Sabine Mirlesse a développé un objet divinatoire qui retrace les pratiques des premiers Arabes, tandis qu’Afra Atiq a présenté un cycle poétique en deux parties inspiré par le wādi (vallée) et le samā' (ciel). « Chaque [artiste] a, à sa manière, rendu hommage aux marques que le passé a laissées sur le paysage, la ville et sa société, et parfois à l’absence intrigante de traces et, par conséquent, de récits », indique un communiqué des commissaires. Une autre session de résidences a été lancée en janvier 2023. Une exposition présentant les œuvres des deux programmes devrait être inaugurée lors du AlUla Arts Festival, qui débute le 16 février.
« L’ambition est également de relier progressivement le programme de résidences d’artistes d’AlUla aux atouts culturels du plan directeur Journey Through Time, et d’explorer les résidences thématiques comme autant d’actes multiples de préfiguration, tels que l’agriculture, la botanique et le parfum, les chevaux arabes, les arts du paysage, le design et l’architecture », explique un porte-parole de l’agence Afalula.
Le plan directeur Journey Through Time est centré sur la vieille ville d’AlUla et l’oasis culturelle, où des recherches archéologiques, anthropologiques, botaniques et génétiques sont menées sur l’architecture ancienne, l’agriculture et les ressources en eau.
« L’ambition [du programme de résidences d’artistes] est double : créer un dialogue qui transcende la géopolitique et les différences culturelles, et voir ce qui se passe quand on invite quelqu’un d’extérieur dans cet environnement riche », déclare Iwona Blazwick, présidente du comité d’experts en art public de l’UCR. L’année dernière, l’ancienne directrice de la Whitechapel Art Gallery à Londres s’est défendue d’avoir accepté ce nouveau poste alors que l’Arabie saoudite présente un bilan préoccupant en matière de droits de l’homme. « Je préfère m’engager là où je peux contribuer à la liberté d’expression, à l’épanouissement de l’art, car je crois que l’art change la société, a-t-elle affirmé. C’est un élément fondamental de ma personnalité. Et c’est un élément fondamental de mon soutien aux femmes tout au long de ma carrière. » Dans le pays, les plateformes qui ont vu le jour, des biennales aux initiatives patrimoniales, ont donné aux artistes saoudiens une plus grande visibilité, attirant dans le royaume des personnalités internationales désireuses de découvrir le riche tissu d’excellentes femmes artistes qui y travaillent.
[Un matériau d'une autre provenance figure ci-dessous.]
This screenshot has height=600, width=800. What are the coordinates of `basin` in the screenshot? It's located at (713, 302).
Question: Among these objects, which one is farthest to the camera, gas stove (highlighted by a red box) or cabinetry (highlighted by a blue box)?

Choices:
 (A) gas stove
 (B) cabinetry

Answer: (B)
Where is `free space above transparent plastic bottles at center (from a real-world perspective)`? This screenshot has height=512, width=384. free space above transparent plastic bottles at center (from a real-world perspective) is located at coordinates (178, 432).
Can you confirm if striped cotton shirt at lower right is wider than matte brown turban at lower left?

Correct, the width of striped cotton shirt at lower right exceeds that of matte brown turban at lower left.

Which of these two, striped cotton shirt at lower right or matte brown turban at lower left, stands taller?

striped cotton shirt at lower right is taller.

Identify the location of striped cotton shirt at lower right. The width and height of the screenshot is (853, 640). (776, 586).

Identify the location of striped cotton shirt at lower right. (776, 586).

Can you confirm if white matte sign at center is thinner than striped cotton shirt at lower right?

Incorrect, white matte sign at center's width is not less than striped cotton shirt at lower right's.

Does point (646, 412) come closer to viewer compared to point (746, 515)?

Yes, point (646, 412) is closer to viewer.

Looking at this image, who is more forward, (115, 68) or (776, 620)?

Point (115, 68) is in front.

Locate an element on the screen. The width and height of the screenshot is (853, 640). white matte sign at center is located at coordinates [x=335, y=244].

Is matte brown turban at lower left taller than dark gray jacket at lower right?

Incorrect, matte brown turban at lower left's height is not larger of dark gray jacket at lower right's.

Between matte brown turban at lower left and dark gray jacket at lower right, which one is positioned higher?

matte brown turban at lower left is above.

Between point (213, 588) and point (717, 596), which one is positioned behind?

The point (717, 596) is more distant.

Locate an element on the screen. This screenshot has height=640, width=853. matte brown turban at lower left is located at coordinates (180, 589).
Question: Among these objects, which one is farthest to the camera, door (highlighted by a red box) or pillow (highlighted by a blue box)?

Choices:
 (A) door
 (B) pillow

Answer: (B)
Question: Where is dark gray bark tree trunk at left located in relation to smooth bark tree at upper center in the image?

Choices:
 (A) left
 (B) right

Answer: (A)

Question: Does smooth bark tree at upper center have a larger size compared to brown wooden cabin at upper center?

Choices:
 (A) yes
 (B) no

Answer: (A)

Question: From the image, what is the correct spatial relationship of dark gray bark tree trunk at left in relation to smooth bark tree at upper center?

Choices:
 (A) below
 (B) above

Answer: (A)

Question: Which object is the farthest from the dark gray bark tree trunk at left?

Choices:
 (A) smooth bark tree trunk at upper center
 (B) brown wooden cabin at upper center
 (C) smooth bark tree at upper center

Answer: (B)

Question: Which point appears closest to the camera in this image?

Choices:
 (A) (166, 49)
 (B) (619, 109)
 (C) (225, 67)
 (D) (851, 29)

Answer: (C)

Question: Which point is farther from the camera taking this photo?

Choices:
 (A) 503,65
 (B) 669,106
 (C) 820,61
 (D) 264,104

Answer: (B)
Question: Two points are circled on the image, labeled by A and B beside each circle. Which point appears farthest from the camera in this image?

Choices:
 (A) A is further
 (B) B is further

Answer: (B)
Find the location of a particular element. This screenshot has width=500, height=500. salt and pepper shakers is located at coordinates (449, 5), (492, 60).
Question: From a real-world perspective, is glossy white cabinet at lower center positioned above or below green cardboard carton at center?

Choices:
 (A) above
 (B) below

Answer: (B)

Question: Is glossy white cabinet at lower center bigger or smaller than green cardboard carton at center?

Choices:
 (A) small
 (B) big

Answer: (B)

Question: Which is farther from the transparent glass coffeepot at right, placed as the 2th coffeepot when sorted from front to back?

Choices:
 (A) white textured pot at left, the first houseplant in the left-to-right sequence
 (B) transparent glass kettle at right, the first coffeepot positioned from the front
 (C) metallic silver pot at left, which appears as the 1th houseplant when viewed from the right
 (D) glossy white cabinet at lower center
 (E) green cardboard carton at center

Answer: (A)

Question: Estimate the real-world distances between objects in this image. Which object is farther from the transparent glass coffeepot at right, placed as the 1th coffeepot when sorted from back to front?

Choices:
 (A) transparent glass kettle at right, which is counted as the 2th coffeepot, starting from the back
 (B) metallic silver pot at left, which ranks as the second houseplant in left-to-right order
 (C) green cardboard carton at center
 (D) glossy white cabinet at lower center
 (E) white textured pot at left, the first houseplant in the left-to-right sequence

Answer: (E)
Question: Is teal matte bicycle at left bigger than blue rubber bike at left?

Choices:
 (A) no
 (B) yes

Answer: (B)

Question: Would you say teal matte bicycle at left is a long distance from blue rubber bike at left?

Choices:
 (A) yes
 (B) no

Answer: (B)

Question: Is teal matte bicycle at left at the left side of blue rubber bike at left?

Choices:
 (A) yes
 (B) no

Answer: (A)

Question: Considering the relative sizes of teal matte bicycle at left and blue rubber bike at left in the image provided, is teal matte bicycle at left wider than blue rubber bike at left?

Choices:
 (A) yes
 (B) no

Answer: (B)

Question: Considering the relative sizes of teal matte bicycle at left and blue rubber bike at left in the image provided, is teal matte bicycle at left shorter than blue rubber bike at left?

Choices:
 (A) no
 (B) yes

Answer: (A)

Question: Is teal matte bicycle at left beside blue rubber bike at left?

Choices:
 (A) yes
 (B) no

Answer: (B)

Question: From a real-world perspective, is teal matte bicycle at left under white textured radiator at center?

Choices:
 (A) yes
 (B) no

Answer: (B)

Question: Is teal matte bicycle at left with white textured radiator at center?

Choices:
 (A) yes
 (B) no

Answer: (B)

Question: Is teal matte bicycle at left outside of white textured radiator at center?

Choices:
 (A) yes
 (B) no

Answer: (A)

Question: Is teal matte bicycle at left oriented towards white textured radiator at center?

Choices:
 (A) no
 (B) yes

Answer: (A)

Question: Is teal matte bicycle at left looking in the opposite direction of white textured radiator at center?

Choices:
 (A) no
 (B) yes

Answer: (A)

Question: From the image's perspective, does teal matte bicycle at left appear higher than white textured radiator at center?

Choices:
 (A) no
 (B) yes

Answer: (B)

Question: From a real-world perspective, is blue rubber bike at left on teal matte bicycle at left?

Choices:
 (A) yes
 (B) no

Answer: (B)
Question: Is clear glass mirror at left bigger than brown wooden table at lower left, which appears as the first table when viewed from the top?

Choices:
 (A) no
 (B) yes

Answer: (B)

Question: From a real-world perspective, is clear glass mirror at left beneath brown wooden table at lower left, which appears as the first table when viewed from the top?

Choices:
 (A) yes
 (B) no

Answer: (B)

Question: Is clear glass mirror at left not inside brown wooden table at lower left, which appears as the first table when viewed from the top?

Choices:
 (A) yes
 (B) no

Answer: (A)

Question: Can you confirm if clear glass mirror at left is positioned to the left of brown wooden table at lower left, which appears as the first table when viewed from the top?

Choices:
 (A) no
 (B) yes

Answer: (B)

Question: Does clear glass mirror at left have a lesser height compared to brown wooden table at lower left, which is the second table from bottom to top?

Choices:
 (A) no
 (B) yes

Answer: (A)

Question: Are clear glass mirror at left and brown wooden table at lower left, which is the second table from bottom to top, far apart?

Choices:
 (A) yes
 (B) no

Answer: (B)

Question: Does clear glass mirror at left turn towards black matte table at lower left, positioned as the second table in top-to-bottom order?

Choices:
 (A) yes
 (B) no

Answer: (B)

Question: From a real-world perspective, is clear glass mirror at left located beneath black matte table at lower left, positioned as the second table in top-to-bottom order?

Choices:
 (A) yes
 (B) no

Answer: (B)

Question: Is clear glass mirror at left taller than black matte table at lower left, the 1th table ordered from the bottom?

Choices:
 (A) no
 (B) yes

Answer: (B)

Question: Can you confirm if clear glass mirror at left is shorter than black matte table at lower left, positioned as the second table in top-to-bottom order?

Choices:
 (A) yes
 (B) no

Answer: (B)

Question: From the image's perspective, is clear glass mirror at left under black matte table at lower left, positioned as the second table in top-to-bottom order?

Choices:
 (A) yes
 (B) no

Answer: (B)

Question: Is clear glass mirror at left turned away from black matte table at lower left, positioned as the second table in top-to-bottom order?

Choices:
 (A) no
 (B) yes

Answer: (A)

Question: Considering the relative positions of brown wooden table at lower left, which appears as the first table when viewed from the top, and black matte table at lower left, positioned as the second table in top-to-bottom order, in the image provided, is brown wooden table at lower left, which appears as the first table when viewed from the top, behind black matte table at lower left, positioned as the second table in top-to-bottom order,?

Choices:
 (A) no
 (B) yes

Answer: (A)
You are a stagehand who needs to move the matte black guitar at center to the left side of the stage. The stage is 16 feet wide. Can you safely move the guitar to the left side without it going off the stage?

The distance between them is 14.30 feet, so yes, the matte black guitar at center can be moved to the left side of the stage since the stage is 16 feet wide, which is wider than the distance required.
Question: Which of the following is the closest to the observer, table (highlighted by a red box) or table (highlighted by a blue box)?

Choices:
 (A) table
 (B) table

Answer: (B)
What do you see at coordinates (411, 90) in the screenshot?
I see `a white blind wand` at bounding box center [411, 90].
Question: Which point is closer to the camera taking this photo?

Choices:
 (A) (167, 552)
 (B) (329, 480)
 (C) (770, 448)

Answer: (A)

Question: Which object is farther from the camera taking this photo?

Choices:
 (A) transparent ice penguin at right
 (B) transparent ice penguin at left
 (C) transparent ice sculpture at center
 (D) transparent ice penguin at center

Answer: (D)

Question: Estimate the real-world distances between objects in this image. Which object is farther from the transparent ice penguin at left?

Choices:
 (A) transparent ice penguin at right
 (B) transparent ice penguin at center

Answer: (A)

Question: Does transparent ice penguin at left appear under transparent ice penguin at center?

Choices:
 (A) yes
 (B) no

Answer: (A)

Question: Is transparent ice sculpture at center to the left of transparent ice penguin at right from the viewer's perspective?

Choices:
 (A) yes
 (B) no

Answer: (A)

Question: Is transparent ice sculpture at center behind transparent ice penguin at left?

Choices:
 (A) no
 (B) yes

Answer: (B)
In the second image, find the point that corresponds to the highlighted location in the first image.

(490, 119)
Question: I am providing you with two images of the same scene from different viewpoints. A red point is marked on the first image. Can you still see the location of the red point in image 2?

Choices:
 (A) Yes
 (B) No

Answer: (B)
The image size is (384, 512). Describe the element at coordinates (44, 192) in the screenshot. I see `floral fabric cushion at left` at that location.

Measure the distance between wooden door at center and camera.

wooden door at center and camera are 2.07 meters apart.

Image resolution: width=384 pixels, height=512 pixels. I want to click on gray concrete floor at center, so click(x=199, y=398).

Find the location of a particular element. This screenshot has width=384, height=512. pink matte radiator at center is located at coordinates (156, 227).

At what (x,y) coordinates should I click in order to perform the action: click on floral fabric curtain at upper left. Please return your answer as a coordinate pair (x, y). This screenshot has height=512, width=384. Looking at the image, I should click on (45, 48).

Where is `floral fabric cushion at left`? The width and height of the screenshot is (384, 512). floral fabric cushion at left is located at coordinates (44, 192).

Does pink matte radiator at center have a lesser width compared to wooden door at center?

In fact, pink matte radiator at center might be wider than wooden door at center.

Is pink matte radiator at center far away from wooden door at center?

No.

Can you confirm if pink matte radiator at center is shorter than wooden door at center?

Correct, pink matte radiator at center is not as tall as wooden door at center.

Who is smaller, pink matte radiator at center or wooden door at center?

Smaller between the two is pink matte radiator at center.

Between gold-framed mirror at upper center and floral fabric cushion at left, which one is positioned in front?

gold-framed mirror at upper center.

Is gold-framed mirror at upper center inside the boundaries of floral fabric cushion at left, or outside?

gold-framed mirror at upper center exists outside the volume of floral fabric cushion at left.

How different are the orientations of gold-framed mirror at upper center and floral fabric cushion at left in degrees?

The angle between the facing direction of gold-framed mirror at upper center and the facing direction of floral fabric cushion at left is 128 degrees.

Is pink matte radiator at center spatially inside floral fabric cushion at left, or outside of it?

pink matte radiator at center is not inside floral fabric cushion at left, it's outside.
Un curateur du Moyen-Orient, qui estime que l’Arabie saoudite évolue rapidement par rapport aux États voisins, affirme que les artistes saoudiens ne sont pas libres, mais « qu’ils sont plus libres ».
En janvier 2023, Sophie Makariou, l’ancienne présidente du musée national des arts asiatiques - Guimet, à Paris, a été nommée directrice scientifique responsable de la division culture et patrimoine (archéologie, art contemporain et musées) d’Afalula. Elle remplace Jean-François Charnier, qui a quitté ses fonctions en septembre 2022.
Un jour seulement après l’annonce par les autorités turques de l’assassinat du journaliste Jamal Khashoggi dans le consulat saoudien d’Istanbul le 7 octobre 2018, le président Emmanuel Macron avait publié un décret confirmant officiellement la participation de la France au développement culturel de la province d’AlUla. Le budget du projet commun s’élèverait à au moins 20 milliards de dollars.
Gareth Harris vient de publier en anglais le livre Censored Art Today (éd. Lund Humphries) qui traite plus en détail de la situation sociopolitique en Arabie saoudite.